### What to do
[a] Write out the power-measurement notes from "I will measure" to "on this web." without changing a word.
[b] Continue the power-measurement notes from the point where they stop.

### Text excerpt
For this week group assignment we tested a lot of different sensor; digital and analogic.

The results are present on Carla Molins web page: http://fabacademy.org/2021/labs/barcelona/students/carla-molins/week10-inputs/.

Inputs

Personal assignment

This week I will use the board I created during the electronic design week to start my final project.

Reminder

My final project’s goal is to measure the power consumption at home and to be able to know what consums what

I will measure 3 main physical value :

  • Current
  • Voltage
  • Light pulses

As explained in my main project page, I get the inspiration for this project from the web OpenEnergyMonitor and most of the information I will present below was learnt on this web.

The goal of my final project is to measure Power Consumption at home. To measure power one needs two information : Current and Voltage.

Power = Current * Voltage

The light sensor is to detect the pulses of my home Power meter. Indeed it has a small led that flashes every 1/4000kWh. The idea is to compare this information with the physical measurment to calibrate properly my system.

I will step by step describe how I set up my inputs.

Voltage measurement

Theory

The voltage at home in Spain is a sinusoidale signal with an rms value of 230V. This is much higher that what the ADC of the ESP32 can support. So we have to scale down this signal in several steps.

First step is to lower the voltage level using a 230-9V transformer as recommanded by OpenEnergyMonitor.

Info

I personnaly used a 220-7.5v transformer because this is what was available for PCB in my local store. Worst case the measure will not be that good but that does not change the theory of the measurement and I can update this in a future step of improvement. As explained in the ###Setting up the board, I want only one power cable to reach the board so I have to do the transformation within the board.

[Chart-based quiz items]
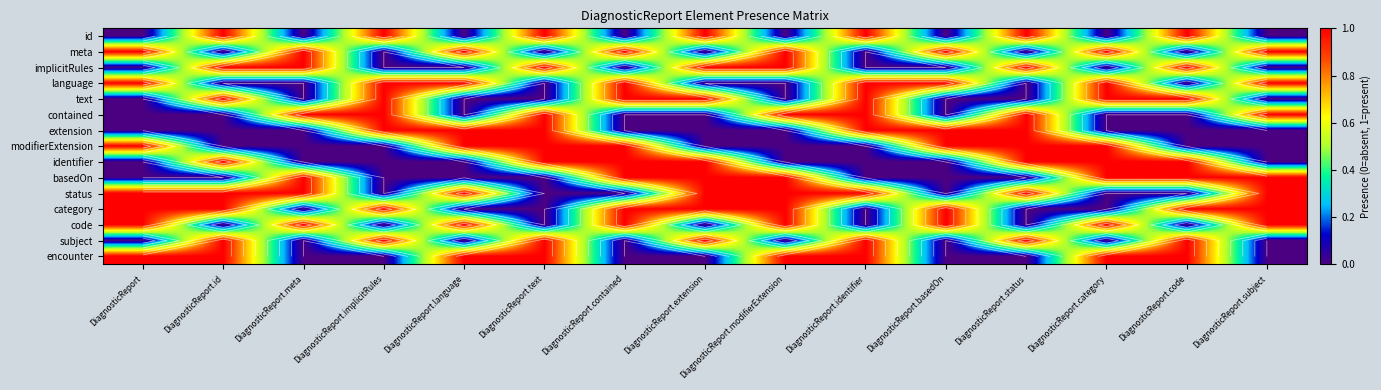

What is the maximum value for id?

1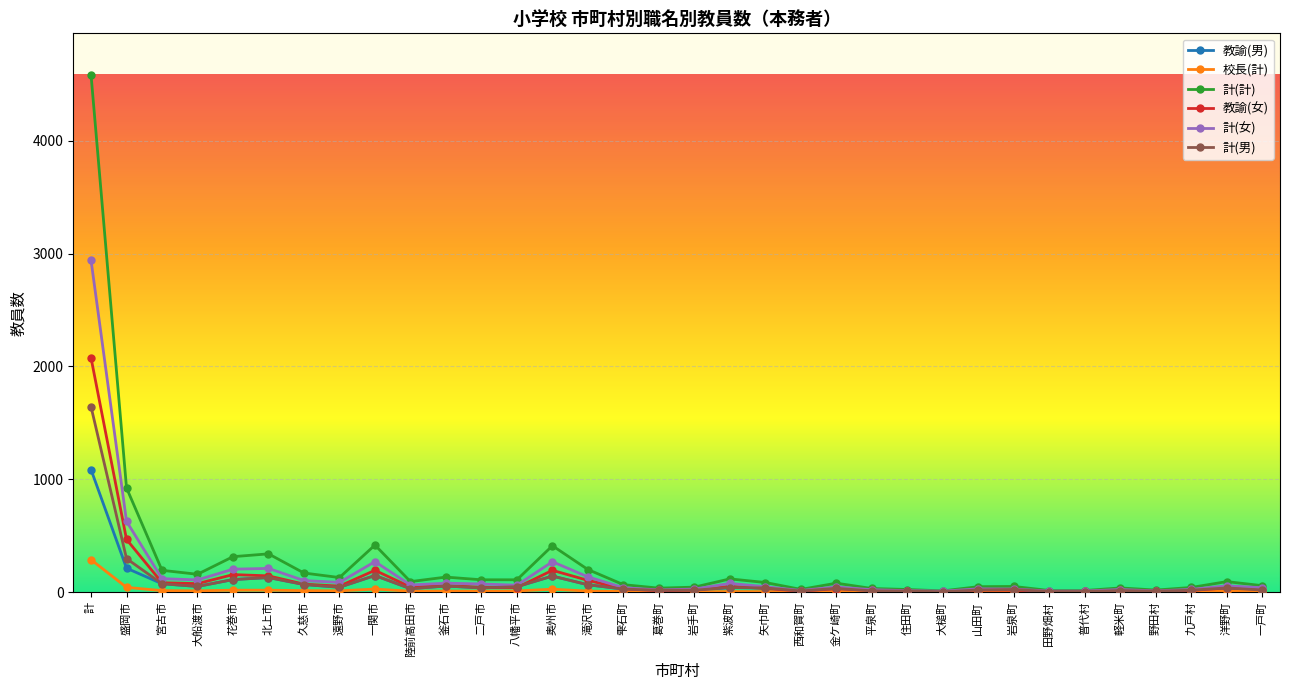

Which series has the largest range (max minus min)?

計(計)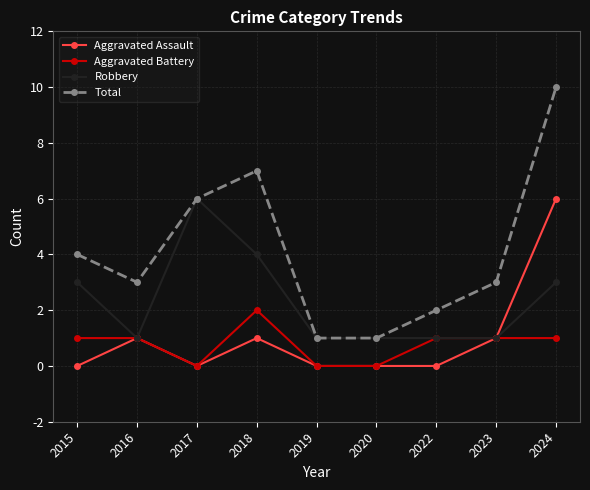

What is the difference between the Robbery values at 2020 and 2017?

5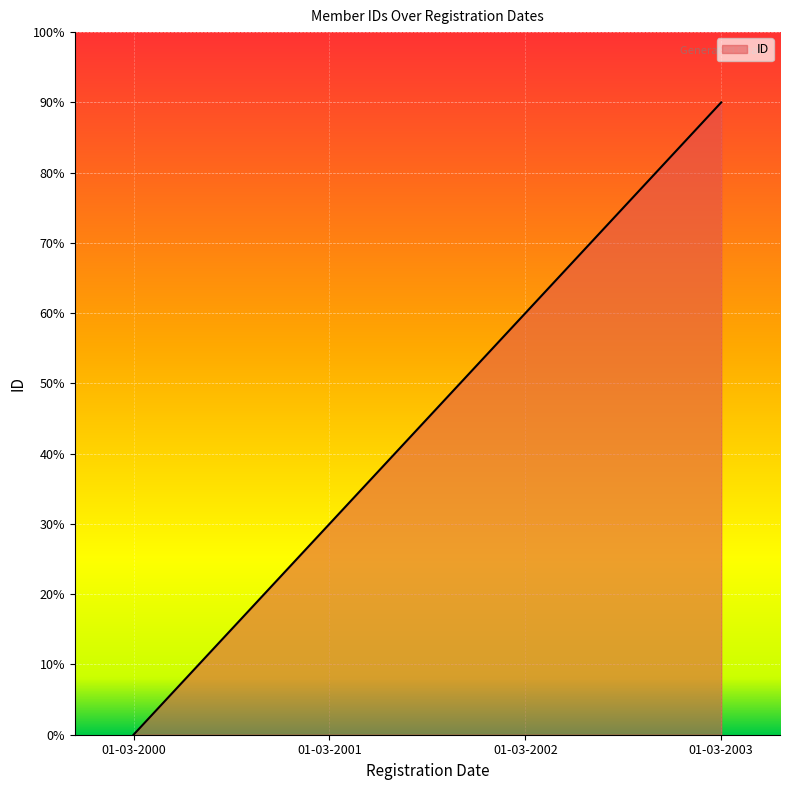

List the labels in order of value, largest first.

01-03-2003, 01-03-2002, 01-03-2001, 01-03-2000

### Answers by item number
[a]
I will measure 3 main physical value :

  • Current
  • Voltage
  • Light pulses

As explained in my main project page, I get the inspiration for this project from the web OpenEnergyMonitor and most of the information I will present below was learnt on this web.

[b]
Second step is to scale down even further the signal to a peak-peak voltage equals to the measuring range of the ADC which is 3.3V. Indeed if the peak-to-peak range is bigger than the ADC range, a part of the information will be lost. In our case we will do it with a voltage divider composed by and 10kOhm and 100kOhm resistors.

Third step is to offset the signal so that it gets fully positive. Indeed the ADCs do not read negative voltage. So we input half of the Vref of the ADC to the measured signal to offset it by 1.15v

What helped me understand the process is the following graph from OEM (https://learn.openenergymonitor.org/electricity-monitoring/voltage-sensing/measuring-voltage-with-an-acac-power-adapter).

Voltage sensig from OEM
https://learn.openenergymonitor.org/electricity-monitoring/voltage-sensing/measuring-voltage-with-an-acac-power-adapter

Before showing the computation steps, a small reminder. The 230V of the signal are what we call 230V RMS for Root Mean Square. It is a voltage value that represent the equivalent continuous signal with the same power as a sinuosidal signal. It is one of the way to represent a signal and has this advantage of having a physical meaning that can be used in computation.

In other words from OpenEnergyMonitor :

The root-mean-square (r.m.s) value is important because it represents the value of a direct voltage or direct current that will give the same heating effect in a resistor.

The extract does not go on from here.